This guide came out of a single, deep preparation session for a senior backend engineering interview. The topic was a game leaderboard — something that looks simple on the surface but hides a surprising amount of distributed systems complexity underneath.
What emerged wasn't just a leaderboard design. It was a way of thinking about system design problems: how to ask the right clarifying questions, how to scope complexity, how to move through a 45-minute interview without getting lost.
There are two things you can take from this guide. The leaderboard design itself — Redis sorted sets, sharding, approximate ranking, fan-out patterns. And the meta-skills — how to structure an interview, how to use clarification questions as a steering tool, how to demonstrate senior judgment under time pressure.
What's in this guide
Leaderboard System Design
From a simple Redis sorted set to a sharded, approximate-ranking system serving 100M players.

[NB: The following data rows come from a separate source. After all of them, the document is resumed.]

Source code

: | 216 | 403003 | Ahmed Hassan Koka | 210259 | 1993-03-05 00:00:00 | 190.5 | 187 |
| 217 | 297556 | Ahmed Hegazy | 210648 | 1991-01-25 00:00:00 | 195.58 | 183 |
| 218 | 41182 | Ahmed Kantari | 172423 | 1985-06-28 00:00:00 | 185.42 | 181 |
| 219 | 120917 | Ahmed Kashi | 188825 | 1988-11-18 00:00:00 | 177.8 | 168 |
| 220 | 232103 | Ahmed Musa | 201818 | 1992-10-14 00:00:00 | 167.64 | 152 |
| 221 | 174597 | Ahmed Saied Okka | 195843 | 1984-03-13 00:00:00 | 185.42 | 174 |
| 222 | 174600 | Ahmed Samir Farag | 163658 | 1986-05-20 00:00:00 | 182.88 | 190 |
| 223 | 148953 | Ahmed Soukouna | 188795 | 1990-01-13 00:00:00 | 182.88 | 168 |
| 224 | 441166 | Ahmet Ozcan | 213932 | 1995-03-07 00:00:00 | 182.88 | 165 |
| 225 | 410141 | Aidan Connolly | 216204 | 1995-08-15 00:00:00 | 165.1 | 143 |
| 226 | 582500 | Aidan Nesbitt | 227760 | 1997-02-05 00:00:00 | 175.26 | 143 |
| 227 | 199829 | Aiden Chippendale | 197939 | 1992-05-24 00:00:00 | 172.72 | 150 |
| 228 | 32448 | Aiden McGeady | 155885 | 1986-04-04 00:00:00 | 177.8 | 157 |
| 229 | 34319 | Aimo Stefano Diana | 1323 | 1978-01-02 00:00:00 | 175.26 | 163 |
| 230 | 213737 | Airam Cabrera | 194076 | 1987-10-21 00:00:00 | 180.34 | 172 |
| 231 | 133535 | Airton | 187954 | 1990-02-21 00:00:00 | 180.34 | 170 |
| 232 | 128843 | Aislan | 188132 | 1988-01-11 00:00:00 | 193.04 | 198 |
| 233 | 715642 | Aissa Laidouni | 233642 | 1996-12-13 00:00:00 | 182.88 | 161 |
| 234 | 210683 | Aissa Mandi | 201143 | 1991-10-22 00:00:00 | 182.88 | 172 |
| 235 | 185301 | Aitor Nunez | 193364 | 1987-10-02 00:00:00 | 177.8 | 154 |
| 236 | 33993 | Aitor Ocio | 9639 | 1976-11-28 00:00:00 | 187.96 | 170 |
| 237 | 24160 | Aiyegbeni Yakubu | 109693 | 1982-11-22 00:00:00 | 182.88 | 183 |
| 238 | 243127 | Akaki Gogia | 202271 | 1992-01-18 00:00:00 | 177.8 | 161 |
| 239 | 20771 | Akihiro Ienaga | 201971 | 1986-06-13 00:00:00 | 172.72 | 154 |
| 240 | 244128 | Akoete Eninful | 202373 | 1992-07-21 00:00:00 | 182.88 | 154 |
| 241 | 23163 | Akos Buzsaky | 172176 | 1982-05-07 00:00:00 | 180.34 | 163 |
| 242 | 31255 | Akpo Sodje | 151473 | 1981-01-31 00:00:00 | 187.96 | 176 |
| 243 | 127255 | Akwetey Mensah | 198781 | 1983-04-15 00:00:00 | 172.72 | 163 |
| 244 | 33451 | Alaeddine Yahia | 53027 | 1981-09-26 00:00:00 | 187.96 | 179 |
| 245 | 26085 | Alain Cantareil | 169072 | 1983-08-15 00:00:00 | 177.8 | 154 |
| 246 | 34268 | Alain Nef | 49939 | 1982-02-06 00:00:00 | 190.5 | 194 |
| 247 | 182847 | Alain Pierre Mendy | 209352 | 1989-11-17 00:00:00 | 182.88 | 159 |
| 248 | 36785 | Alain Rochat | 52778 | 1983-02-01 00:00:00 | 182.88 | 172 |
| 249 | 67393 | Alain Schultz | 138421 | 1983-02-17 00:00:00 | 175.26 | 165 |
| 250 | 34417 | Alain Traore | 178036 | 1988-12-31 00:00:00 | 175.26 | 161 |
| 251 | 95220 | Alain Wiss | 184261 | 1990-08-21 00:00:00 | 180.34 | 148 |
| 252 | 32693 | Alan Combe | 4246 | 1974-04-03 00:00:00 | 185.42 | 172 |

Covers global, regional, friend, and guild leaderboards.
→System Design Interview Skills
How to structure 45 minutes, use clarification questions as a steering tool, present tradeoffs, and push back on requirements like a senior engineer.
→Mock Interview Examples
Two formats: a full end-to-end example showing ideal structure and answers, and a speed round showing how to stay concise under pressure.
→Using AI to Prepare
How this entire guide was built through a conversation with Claude — and how you can run your own preparation session using the same approach.
→How to use this guide
If you're preparing for a system design interview, start with Interview Skills to understand the meta-structure, then read Leaderboard Design as a worked example. Use the Mock Interview as a reference for what good answers sound like, then run your own session using the AI Prep approach.
If you're here to learn distributed systems concepts, Leaderboard Design is a self-contained deep dive. The concepts — Redis sorted sets, range-based sharding, approximate ranking, fan-out patterns — apply well beyond leaderboards.
Sections marked fundamental are accessible to anyone with basic backend knowledge. Sections marked advanced assume comfort with distributed systems concepts.
Prerequisites
To get the most out of this guide, you should already be comfortable with the following. If any of these feel shaky, spend time on them first — the advanced concepts won't stick without a solid foundation.
Data structures. Sorted structures and why they exist, binary search intuition (O(log N)), hash maps for O(1) lookup, heaps for top-k problems.
Complexity. O(1), O(log N), O(N), O(N log N) — and the instinct that O(N) is a red flag at 100M scale.
Databases. Why PostgreSQL is a source of truth (ACID, durability), what a cache is and why it's never authoritative, read vs write patterns and why they scale differently.
Distributed systems basics. CAP theorem intuitively, horizontal vs vertical scaling, sharding concepts, replication (primary + replicas), eventual consistency.
Message queues. Producer/consumer pattern, at-least-once delivery, why Kafka is replayable and why that matters for recovery.
API design. REST conventions, pagination (offset vs cursor), rate limiting.